ICE (Iterative Consensus Ensemble)
Models critique each other:
- Round 1: Initial votes
- Round 2: Review others' reasoning
- Round 3: Revise if persuaded
Higher accuracy, 3x slower.
Human-in-the-Loop
Interrupts for low-confidence claims:
Confidence < threshold
↓
[INTERRUPT] Human review
↓
Approve → Continue
Correct → Update verdict
Skip → Keep original
State Machine Architecture
The evaluation pipeline is implemented as a LangGraph state machine with explicit node transitions:
stateDiagram-v2
[*] --> ExtractClaims
ExtractClaims --> SearchEvidence : claims found
ExtractClaims --> GenerateReport : no claims
SearchEvidence --> VerifyClaim
VerifyClaim --> SearchEvidence : more claims
VerifyClaim --> HumanReview : low confidence
HumanReview --> VerifyClaim : approved
VerifyClaim --> GenerateReport : all verified
GenerateReport --> [*]
Each node represents a distinct step in the pipeline. The state machine tracks progress, allowing for interruption, human-in-the-loop review, and resumption from checkpoints. Low-confidence claims can trigger human review nodes before proceeding to final report generation.
Checkpointing
State persisted after each node:
Useful for: - Long-running evaluations - Human review workflows - Error recovery
Streaming Modes
| Mode | Use For |
|---|---|
messages |
Chat-like UI |
updates |
Progress bars |
values |
Full state snapshots |
custom |
Debug/traces |
Choosing Stream Mode
Use updates mode for CLI progress indicators - it emits events after each node completes. Use values mode for debugging - it provides full state snapshots. Use messages mode when building chat interfaces that need to display intermediate reasoning.
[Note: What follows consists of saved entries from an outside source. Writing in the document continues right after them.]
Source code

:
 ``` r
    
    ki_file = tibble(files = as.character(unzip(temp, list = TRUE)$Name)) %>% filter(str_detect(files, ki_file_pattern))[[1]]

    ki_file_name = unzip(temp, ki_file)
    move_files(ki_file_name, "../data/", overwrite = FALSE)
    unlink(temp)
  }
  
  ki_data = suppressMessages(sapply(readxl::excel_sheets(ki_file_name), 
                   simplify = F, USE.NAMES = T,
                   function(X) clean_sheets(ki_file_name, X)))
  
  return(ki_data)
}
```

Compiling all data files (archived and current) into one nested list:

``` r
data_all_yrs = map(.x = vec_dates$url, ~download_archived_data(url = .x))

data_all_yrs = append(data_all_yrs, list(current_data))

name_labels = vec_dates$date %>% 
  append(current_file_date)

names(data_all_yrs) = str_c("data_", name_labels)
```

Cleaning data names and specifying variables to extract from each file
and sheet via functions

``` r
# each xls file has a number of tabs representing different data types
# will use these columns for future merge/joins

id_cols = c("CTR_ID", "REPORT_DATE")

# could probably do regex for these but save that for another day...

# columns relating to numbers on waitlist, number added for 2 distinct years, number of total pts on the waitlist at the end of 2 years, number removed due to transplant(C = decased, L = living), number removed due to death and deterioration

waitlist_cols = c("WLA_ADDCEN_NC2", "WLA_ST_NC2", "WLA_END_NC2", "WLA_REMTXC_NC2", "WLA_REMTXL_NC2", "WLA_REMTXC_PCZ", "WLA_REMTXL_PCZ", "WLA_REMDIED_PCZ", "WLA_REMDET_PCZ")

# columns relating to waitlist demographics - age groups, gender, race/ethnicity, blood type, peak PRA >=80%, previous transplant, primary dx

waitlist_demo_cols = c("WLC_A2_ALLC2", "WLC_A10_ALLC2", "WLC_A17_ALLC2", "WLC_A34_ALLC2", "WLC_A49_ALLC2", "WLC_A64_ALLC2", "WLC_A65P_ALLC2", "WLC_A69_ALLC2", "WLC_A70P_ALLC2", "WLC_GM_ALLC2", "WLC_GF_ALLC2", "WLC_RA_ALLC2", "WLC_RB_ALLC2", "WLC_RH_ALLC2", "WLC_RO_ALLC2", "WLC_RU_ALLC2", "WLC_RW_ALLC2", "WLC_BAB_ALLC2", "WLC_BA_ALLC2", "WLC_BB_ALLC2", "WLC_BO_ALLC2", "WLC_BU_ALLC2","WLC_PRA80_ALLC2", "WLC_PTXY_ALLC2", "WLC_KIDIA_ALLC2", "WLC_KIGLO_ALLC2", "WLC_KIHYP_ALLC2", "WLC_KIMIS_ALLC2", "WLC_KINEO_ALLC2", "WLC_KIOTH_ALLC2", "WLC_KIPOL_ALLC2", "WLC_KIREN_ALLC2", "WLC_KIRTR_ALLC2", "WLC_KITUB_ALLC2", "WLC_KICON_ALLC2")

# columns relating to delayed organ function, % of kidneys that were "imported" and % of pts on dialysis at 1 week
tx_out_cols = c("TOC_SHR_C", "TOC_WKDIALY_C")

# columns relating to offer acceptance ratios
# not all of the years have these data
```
Error Handling and Retries
The pipeline implements automatic retry logic for transient failures:
# LLM API failures → Exponential backoff retry (max 3 attempts)
# Network timeouts → Retry with increased timeout
# Rate limits → Automatic backoff and retry
# Parse failures → Structured output regeneration
Permanent failures (invalid API keys, malformed inputs) fail immediately without retry. The state machine preserves progress, so partial results are never lost even if the pipeline errors mid-execution.
Resuming After Errors
If verification fails partway through processing 10 claims, the checkpoint preserves the 6 completed verdicts. Resume with the same thread_id to continue from claim 7 rather than starting over.
Performance Optimization
For large documents with many claims:
- Batch evidence gathering: Parallel web search and filesystem exploration
- Cache LLM calls: Identical claims reuse previous verdicts
- Lazy loading: Only load evidence when confidence is uncertain
- Early termination: Skip remaining models if first N agree unanimously
Typical processing times:
| Document Size | Claims | Evidence Sources | Processing Time |
|---|---|---|---|
| Small (1-2 pages) | 5-10 | Web only | 30-60 seconds |
| Medium (5-10 pages) | 20-40 | Web + filesystem | 2-5 minutes |
| Large (20+ pages) | 100+ | Web + filesystem | 10-20 minutes |
Speed vs Accuracy Tradeoffs
Use gpt-4o-mini for extraction and gpt-4o for verification to balance speed and accuracy. For maximum speed, use single-model verification with gpt-4o-mini only. For maximum accuracy, use ICE consensus with 3+ models including Claude and GPT-4o.